Anton Giulio Bragaglia, Fotodinamismo futurista [Photo futurist dynamism] (Roma: Nalato, 1911).
Filippo Tommaso Marinetti, Zang Tumb Tumb (Milano: Edizioni Futuriste di Poesia, 1914).
Auro D’Alba, Baionette. Versi liberi e parole in libertà [Free verse and free words] (Milano: Edizioni Futuriste di Poesia, 1915).
Corrado Govoni, Rarefazioni e Parole in libertà [Words in freedom and rarefactions] (Milano: Edizioni Futuriste di Poesia, 1915).

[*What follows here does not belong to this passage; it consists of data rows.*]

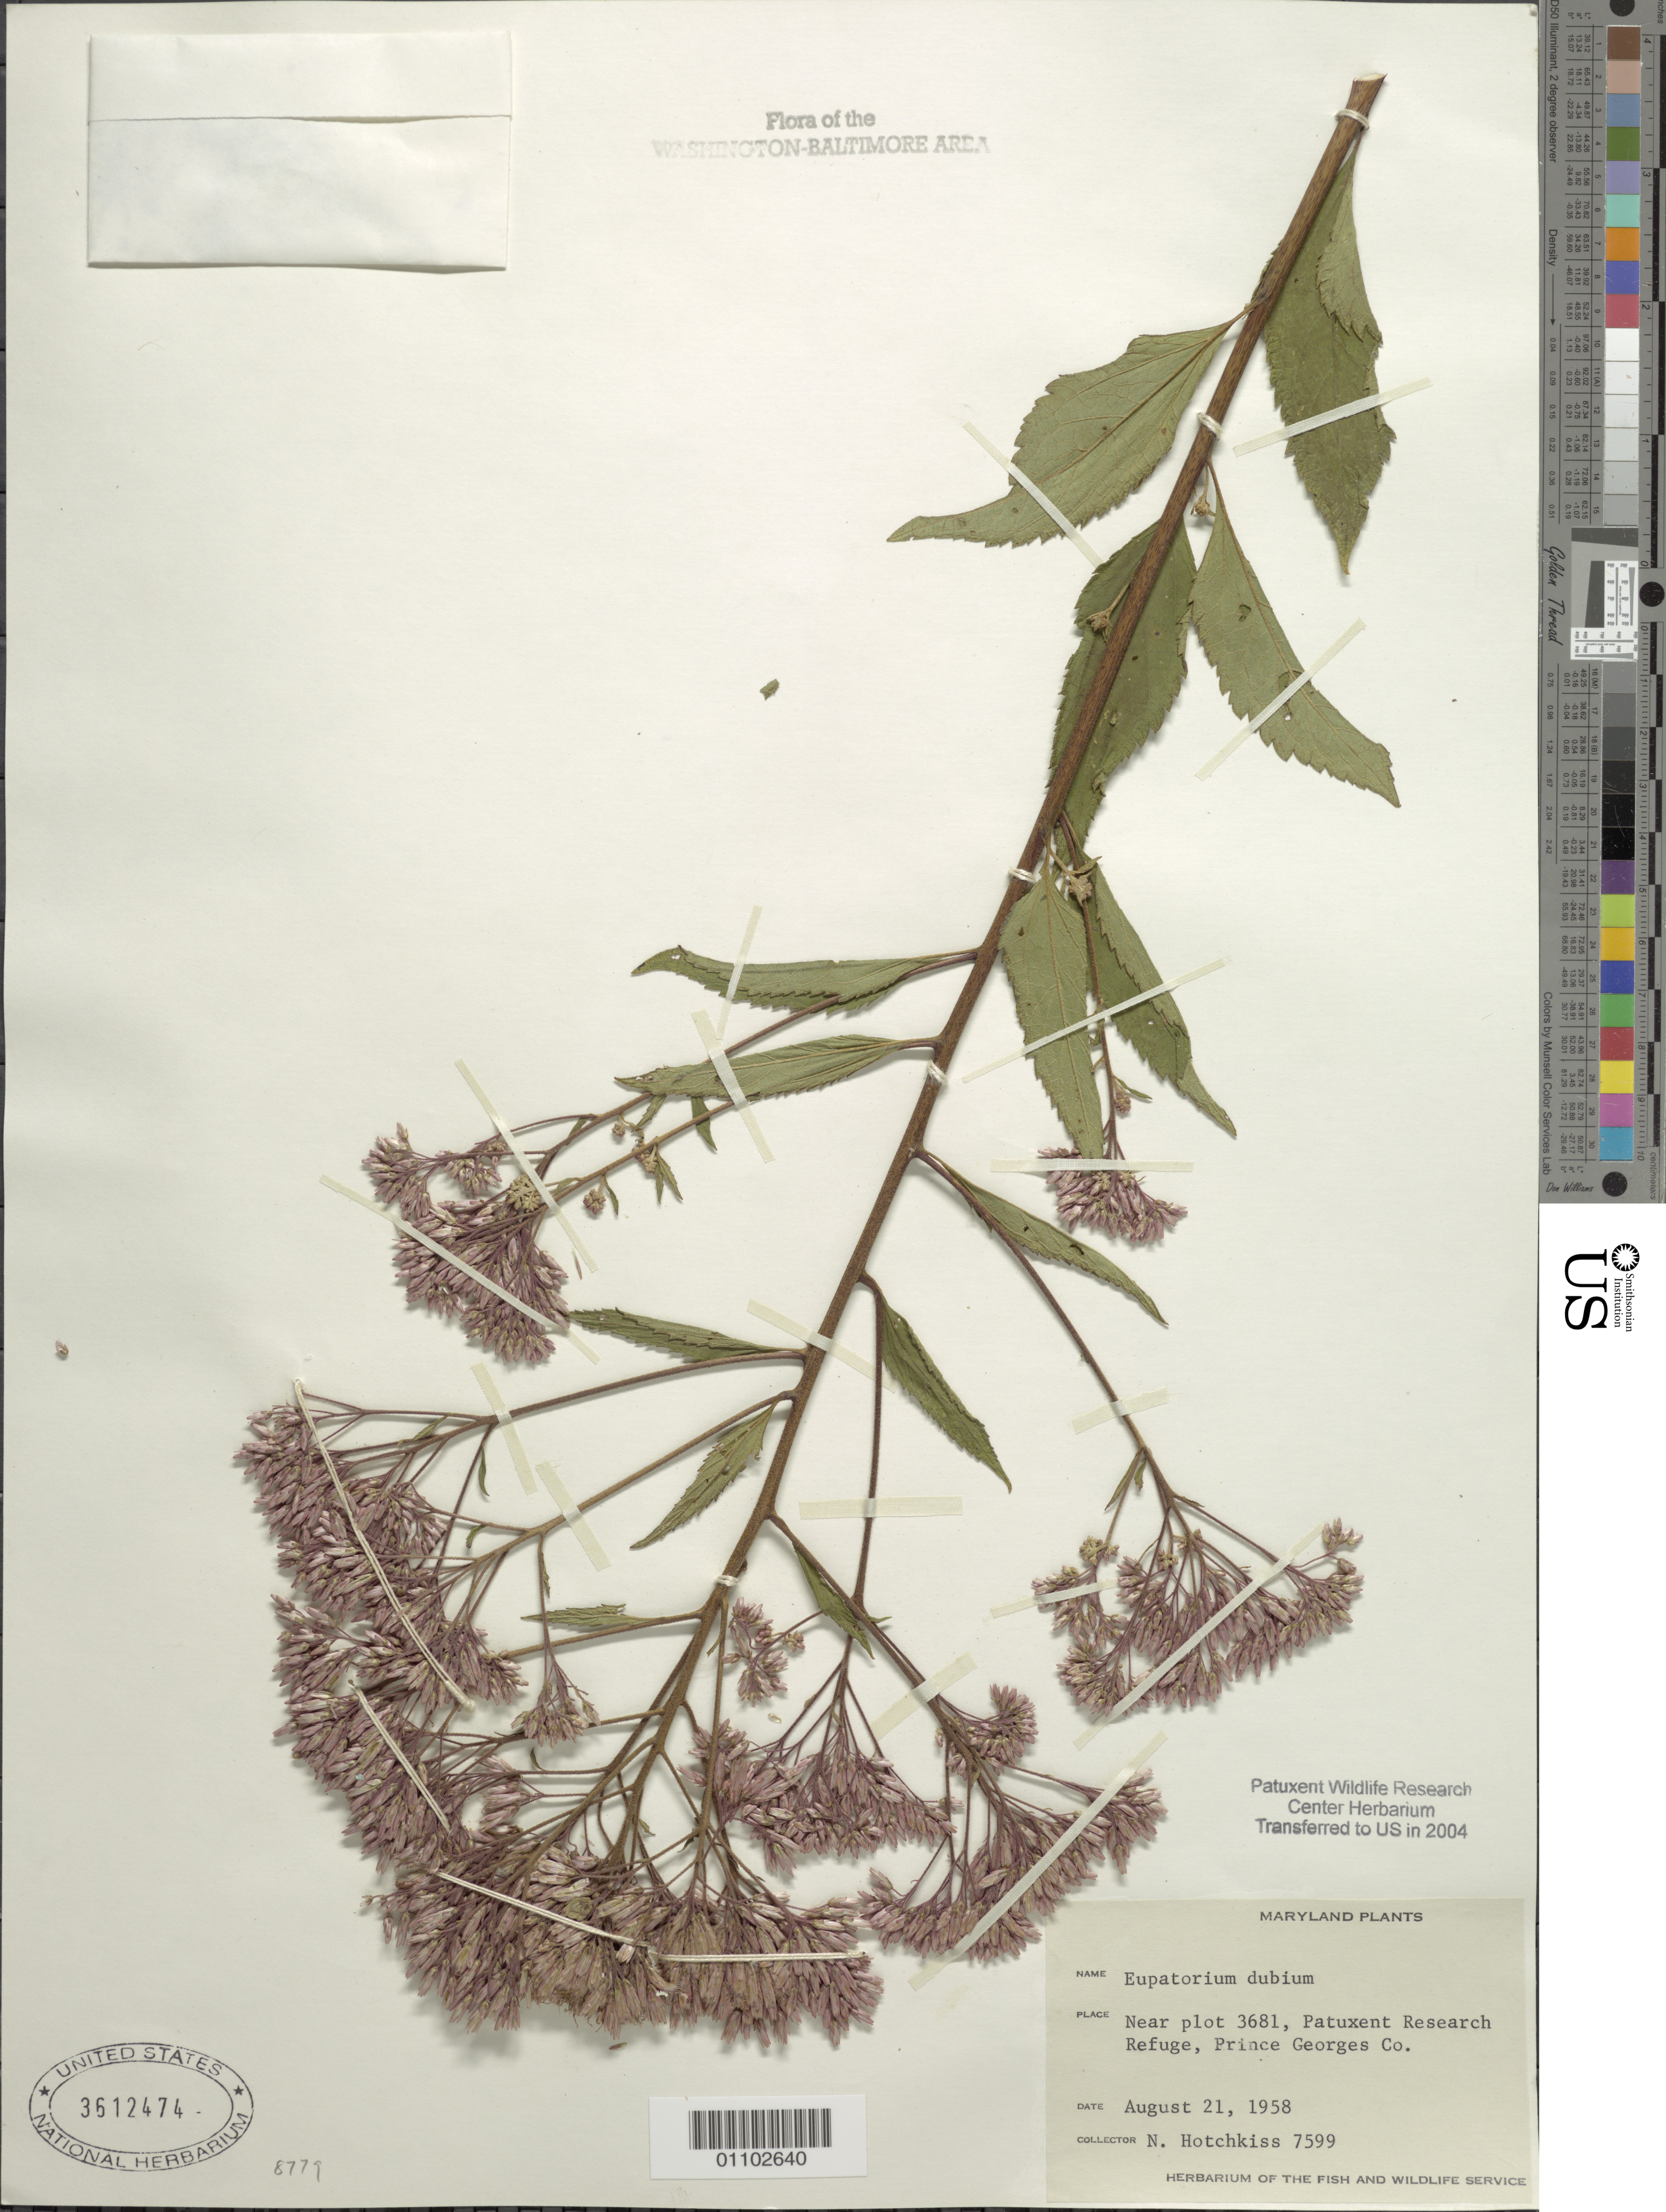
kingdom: Plantae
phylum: Tracheophyta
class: Magnoliopsida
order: Asterales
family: Asteraceae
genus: Eupatorium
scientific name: Eupatorium dubium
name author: Willd. ex Poir.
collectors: N. Hotchkiss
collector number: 7599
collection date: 1958-08-21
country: United States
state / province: Maryland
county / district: Prince George's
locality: Near plot 3681, Patuxent Research Refuge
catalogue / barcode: US 3612474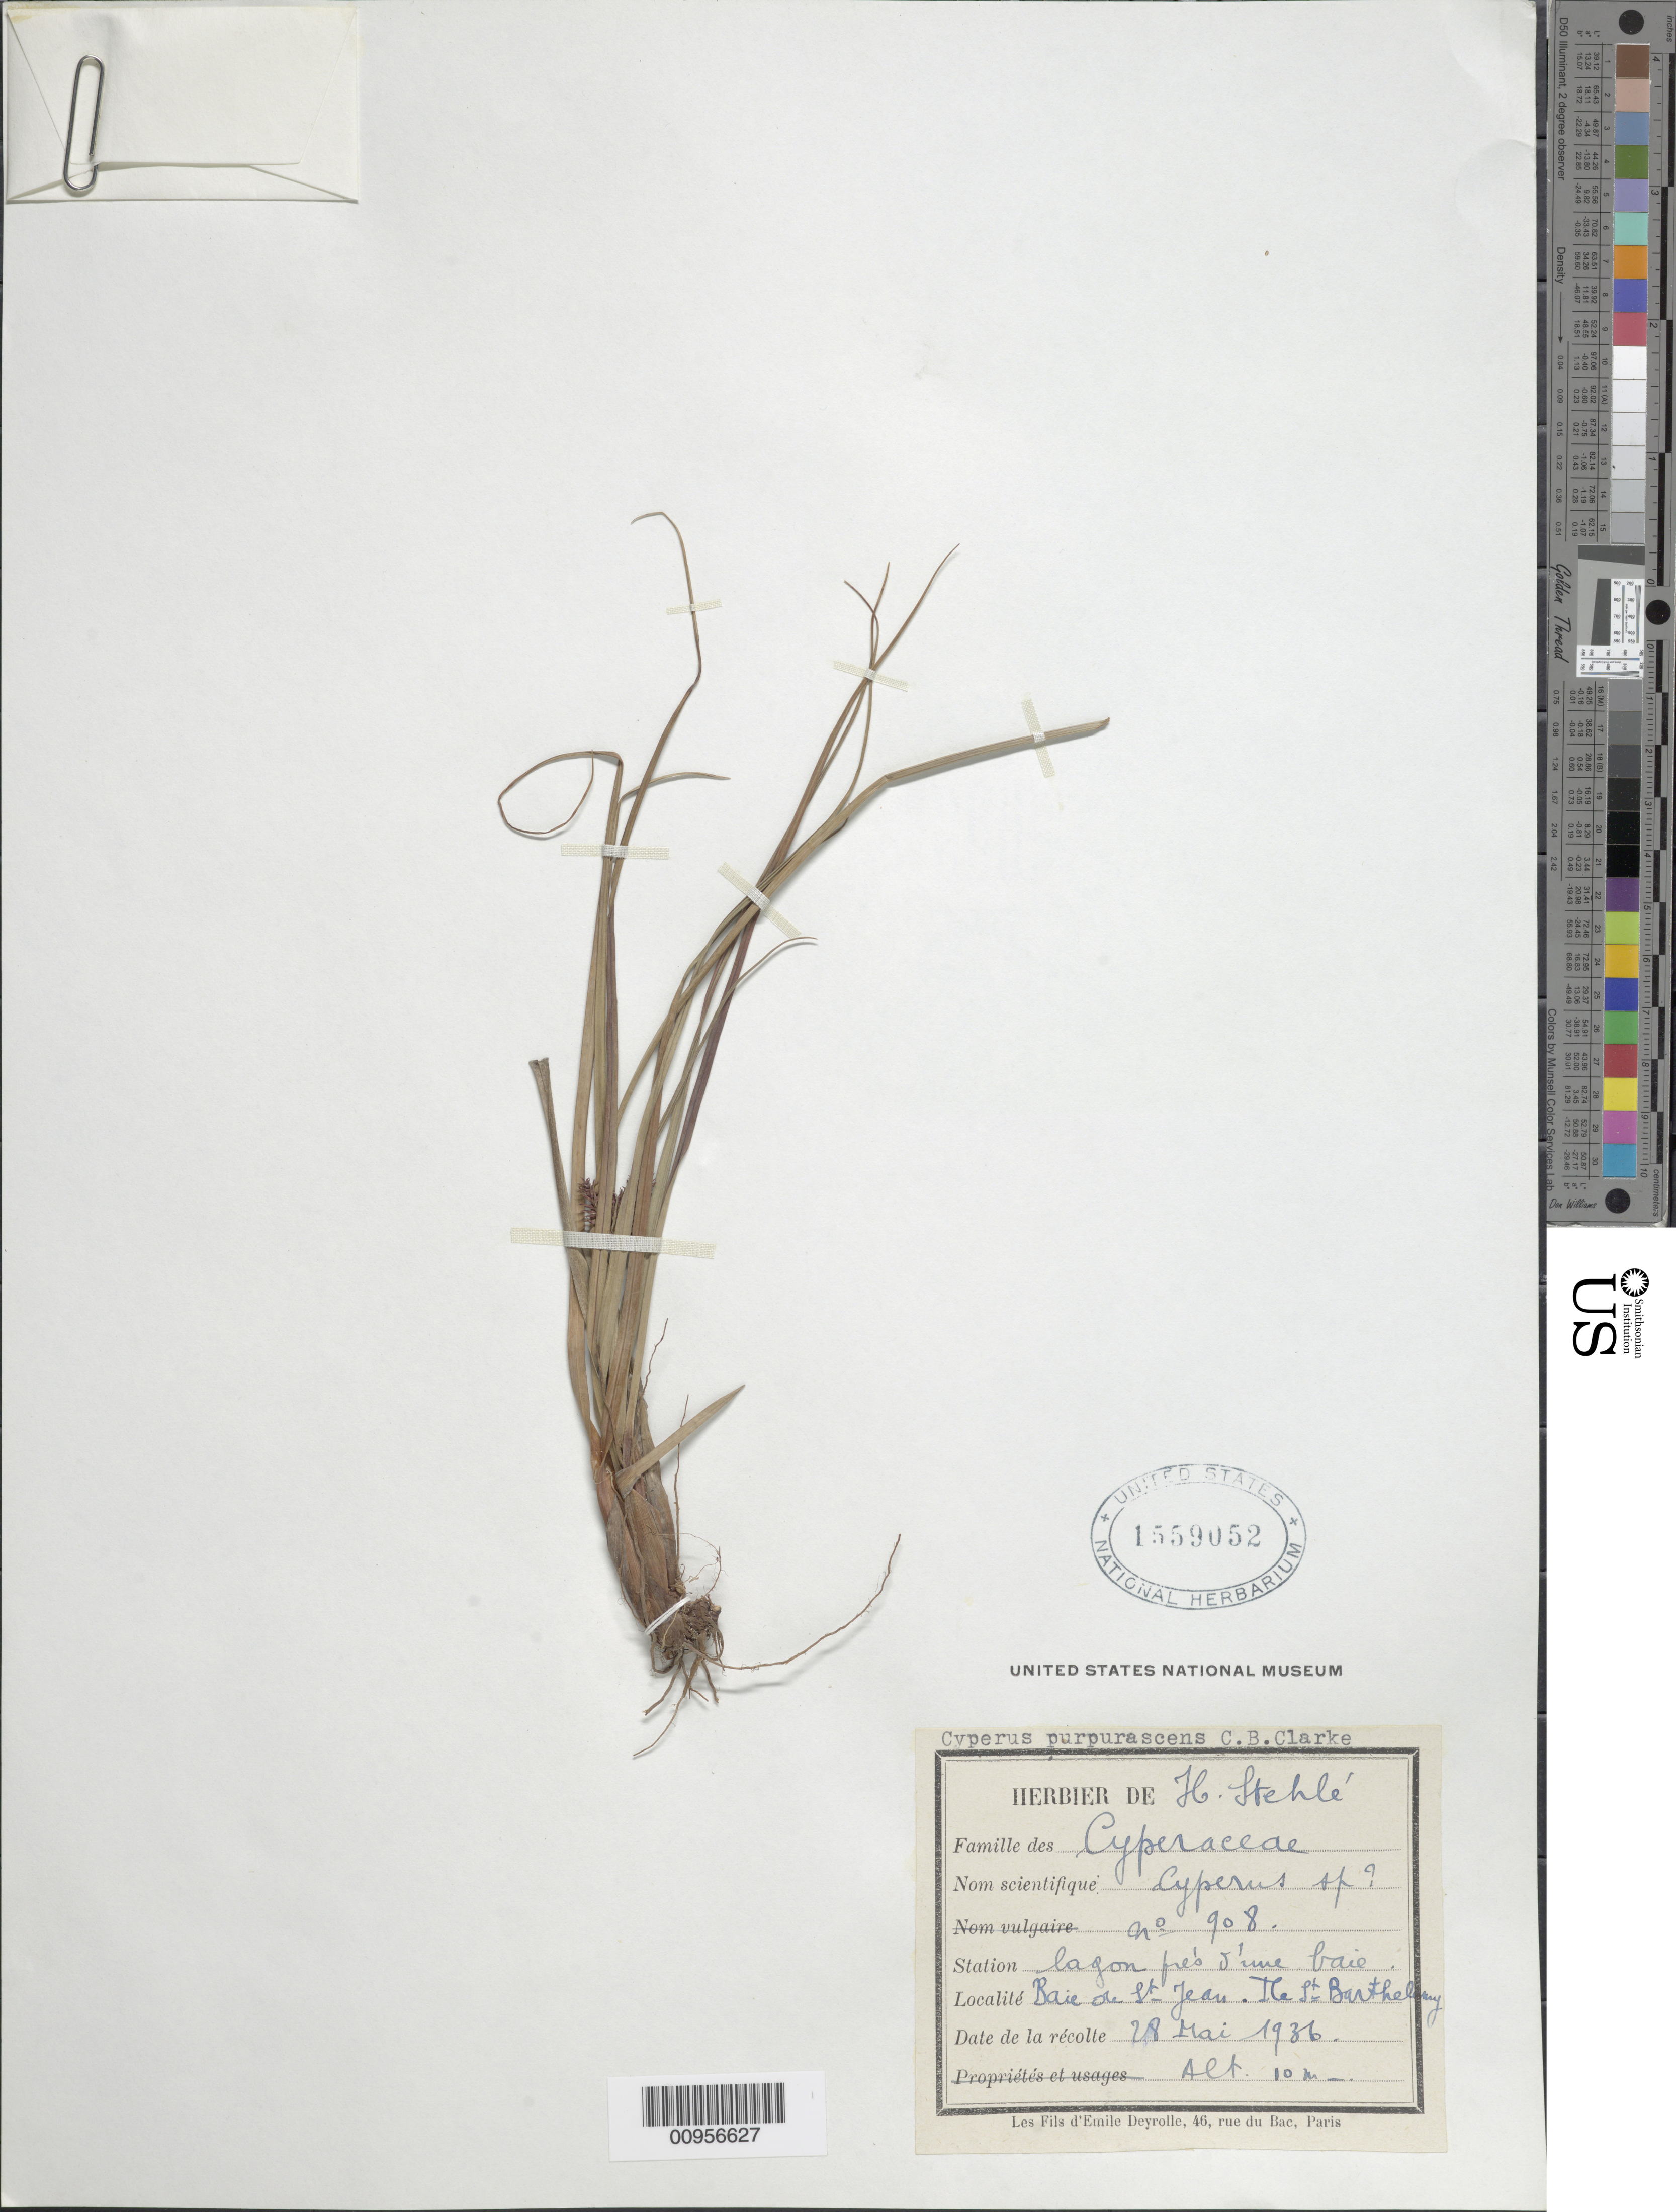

Carlo Carrà, Guerrapittura [Warpaint] (Milano: Edizioni Futuriste di Poesia, 1915).
Francesco Cangiullo, Piedigrotta [Footcave] (Milano: Edizioni Futuriste di Poesia, 1916).
Francesco Meriano, Equatore nottorno. Parole in libertà [Equator don’t come back. Free Words] (Milano: Edizioni Futuriste di Poesia, 1916).
Volt [Vincenzo Fani], Archi voltaici. Parole in libertà e sintesi teatrali [Arcs. Free words and synthesis stage] (Milano: Edizioni Futuriste di Poesia, 1916).
Francesco Cangiullo, Caffèconcerto. Alfabeto a sorpresa [Coffee concert. Alphabet surprise] (Milano: Edizioni Futuriste di Poesia, 1919).